With Operazione Colomba I have been in Albania two years and a half, yet I have never felt so strongly, as I have in the last five days since I arrived in Lesvos, the urge and the right to tell.  
The pain of the Albanian families was intimate, profound, and thus I felt that it needed to be told softly, taking the time to process it, quietly, whispering to the ears of those who took the time to understand it.
But the pain suffered by the people on this island screams. So I feel it has to be told.
It has to be screamed so that it will reach everyone’s ears.
It has to be told quickly, to as many people as possible, because it is a pain that requires justice.
The pain of Lesvos’ refugees is an excruciating pain, that tells of violated Rights, of denied childhood and forgotten lives.
It is a pain that doesn’t require a great deal of words to be understood because it is immediate, it is an open palm strike to the face.

It hurts because this pain tells tales of regular people, who ask for regular things: a school for their children, a doctor when they are sick, regular things which are negated by unjust laws which decide who deserves to hope and who doesn’t.
It is Ismail’s pain, a Syrian boy with a contagious smile.
His school was bombed when he was 14.
He fled to Turkey to get cured and after 5 years decided to attempt the European route in order to have a worthy life.
Someone decided that he didn’t deserve it, a refusal came, then another.
He’s tired and will attempt “the game”.
He will try to reach a Europe, which he hopes it will be more fair, through the Balkan Route, through my beloved Albania.
Rrugë të mbarë, Ismail, may the path be good to you.
It is Karima’s pain, she has ten sisters in Afghanistan, the oldest one has four children and is pregnant with her fifth.
Another sister is a journalist for a local radio station and has always disapproved the Taliban.
She no longer has news from them.  
Her parents and her sisters may be alive or dead, safe or in peril.
She doesn’t have any news, she no longer knows anything of her family whose only fault is to belong to the Hazara people.
It is Abdul’s pain, a Somali man who lightens up when we tell him that we are Italians.
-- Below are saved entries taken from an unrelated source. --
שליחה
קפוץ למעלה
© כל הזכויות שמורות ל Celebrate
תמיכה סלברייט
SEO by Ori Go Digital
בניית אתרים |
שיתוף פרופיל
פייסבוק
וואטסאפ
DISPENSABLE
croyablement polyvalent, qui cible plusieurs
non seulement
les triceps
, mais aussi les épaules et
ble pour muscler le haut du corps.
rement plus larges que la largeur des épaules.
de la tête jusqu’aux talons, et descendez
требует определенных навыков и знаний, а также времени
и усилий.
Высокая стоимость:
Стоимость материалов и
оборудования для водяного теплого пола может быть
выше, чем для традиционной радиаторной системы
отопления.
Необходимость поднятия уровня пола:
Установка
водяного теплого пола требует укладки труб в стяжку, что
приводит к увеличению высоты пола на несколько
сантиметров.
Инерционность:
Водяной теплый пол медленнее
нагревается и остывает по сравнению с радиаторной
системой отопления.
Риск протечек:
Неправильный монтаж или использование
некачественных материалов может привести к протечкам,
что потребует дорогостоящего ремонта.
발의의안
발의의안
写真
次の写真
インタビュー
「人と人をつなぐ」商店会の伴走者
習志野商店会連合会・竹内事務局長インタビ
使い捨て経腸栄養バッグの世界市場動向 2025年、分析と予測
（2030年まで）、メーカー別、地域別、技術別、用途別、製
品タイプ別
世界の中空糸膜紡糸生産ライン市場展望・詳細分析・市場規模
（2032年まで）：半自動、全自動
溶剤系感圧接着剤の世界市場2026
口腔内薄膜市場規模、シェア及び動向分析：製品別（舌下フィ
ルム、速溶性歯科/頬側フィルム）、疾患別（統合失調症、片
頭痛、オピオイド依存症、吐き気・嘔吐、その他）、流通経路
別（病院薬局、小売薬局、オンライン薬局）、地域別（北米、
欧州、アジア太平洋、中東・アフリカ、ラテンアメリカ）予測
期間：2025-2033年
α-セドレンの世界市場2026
In Italian he tells us that he finally gets the documents and that he’s leaving for Athens, but not his son.
So they have to separate.
Right here where it looked like the dream could come true, a stone's throw from the long-awaited Italy.

These are excruciating pains, pains that only ask for justice.
Pains that demand Rights.
They don’t want money, they don’t want things to be easy.
They want to worry about “normal” things: suboptimal school reports, the dentist’s bill, without fearing to be deported to a country that wants them dead.
 
It is a pain that questions us: is it so absurd to ask to be human?